• **REQUIRED ACTION 1**
In the passage on Al Qaeda attack plans and wiretapping, how many days later can authorities go to a judge after wiretapping without a warrant?

I remember this issue distinctly because my own moronic representative JD Hayworth was on Crossfire trying to do damage control by playing the name game. The way I heard it told, and later read about in Newsweek (I think -- could have been Time or the ATLANTIC), was that after the USS Cole bombing, the Clinton administration drew up plans to attack Al Qaeda bases in Afghanistan. They did not launch because they didn't want to start an offensive during a transition of power, so the first thing they did was to hand over plans to attack Al Qaeda. Rice and others were described as laughing it off, claiming they thought the Clinton administration was "naive" about Al Qaeda's attack capabilities.
After 911, the story of this surfaced VERY BRIEFLY. JD Hayworth tried to dismiss it on Crossfire, saying it was just to "Roll Back" Al Qaeda, doing the quotes with his fingers in the air, and we need to destroy them and catch Bin Laden. The person on the other side, and I wish I could remember who it was, said that he had seen both plans and they were essentially the same and told JD that he knew enough to realize attack plans are attack plans, regardless of who's in office. Yes, the operation was renamed, but it was drawn from the same set of existing plans, which played a big part in how we were able to move so quickly on Afghanistan.
Over time, after it was repeatedly dismissed, it just faded out. (ON EDIT: The implication was that if they had simply struck when they had the chance, it may very well have disrupted 911 planning and 911 may not have happened at all.)
It seems to me that the same type of thing is happening with wiretapping. They can wiretap immediately, without a warrant, and then go to a judge three days later to explain what they are doing and get the approval to continue. But as near as I can tell, this is being dropped right now in the press and elsewhere, as the argument that they can't wait for a warrant, which has been repeated a million times or more, has gained traction and kind of rubbed out this problematic little fact in their justification for wiretapping.
Anyway, I was curious if anyone remembered about the other thing because they are similar in the way these key facts are being ignored.

• **DATA SUPPLIED**
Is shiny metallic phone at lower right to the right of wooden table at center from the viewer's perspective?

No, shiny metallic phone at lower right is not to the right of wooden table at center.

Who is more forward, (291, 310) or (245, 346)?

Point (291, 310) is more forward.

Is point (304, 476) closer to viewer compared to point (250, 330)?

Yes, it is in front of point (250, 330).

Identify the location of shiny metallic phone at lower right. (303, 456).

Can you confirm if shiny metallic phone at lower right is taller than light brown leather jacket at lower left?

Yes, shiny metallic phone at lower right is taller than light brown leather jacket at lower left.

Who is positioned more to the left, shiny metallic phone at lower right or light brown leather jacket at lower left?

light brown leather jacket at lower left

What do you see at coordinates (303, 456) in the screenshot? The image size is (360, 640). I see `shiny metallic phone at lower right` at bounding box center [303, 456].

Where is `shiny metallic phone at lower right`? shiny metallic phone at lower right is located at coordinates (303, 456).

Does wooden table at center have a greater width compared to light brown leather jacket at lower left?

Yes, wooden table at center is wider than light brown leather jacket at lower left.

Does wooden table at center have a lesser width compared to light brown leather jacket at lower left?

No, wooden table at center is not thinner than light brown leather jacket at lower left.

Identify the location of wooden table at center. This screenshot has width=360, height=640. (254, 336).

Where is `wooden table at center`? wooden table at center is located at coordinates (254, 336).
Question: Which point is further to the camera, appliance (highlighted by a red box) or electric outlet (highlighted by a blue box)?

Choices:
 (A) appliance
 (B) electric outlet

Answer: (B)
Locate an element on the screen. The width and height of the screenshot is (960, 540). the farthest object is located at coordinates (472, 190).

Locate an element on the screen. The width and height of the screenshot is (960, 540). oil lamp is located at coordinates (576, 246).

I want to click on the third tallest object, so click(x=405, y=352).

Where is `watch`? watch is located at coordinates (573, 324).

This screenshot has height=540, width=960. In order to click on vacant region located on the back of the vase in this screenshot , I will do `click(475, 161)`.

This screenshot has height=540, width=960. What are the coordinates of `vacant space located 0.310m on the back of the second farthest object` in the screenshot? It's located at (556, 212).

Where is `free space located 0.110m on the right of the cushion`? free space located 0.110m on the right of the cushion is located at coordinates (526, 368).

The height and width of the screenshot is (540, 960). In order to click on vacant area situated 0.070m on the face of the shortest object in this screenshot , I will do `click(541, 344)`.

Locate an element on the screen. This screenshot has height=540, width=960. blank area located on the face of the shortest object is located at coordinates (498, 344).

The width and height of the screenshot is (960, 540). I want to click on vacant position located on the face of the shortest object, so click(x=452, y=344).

• **REQUIRED ACTION 2**
Copy the records from their start through the line containing "No, wooden table", swapping "light brown leather jacket" for "tan suede jacket" and leaving everything else the same.

• **TASK OUTPUT 1**
Three days later.

• **TASK OUTPUT 2**
Is shiny metallic phone at lower right to the right of wooden table at center from the viewer's perspective?

No, shiny metallic phone at lower right is not to the right of wooden table at center.

Who is more forward, (291, 310) or (245, 346)?

Point (291, 310) is more forward.

Is point (304, 476) closer to viewer compared to point (250, 330)?

Yes, it is in front of point (250, 330).

Identify the location of shiny metallic phone at lower right. (303, 456).

Can you confirm if shiny metallic phone at lower right is taller than tan suede jacket at lower left?

Yes, shiny metallic phone at lower right is taller than tan suede jacket at lower left.

Who is positioned more to the left, shiny metallic phone at lower right or tan suede jacket at lower left?

tan suede jacket at lower left

What do you see at coordinates (303, 456) in the screenshot? The image size is (360, 640). I see `shiny metallic phone at lower right` at bounding box center [303, 456].

Where is `shiny metallic phone at lower right`? shiny metallic phone at lower right is located at coordinates (303, 456).

Does wooden table at center have a greater width compared to tan suede jacket at lower left?

Yes, wooden table at center is wider than tan suede jacket at lower left.

Does wooden table at center have a lesser width compared to tan suede jacket at lower left?

No, wooden table at center is not thinner than tan suede jacket at lower left.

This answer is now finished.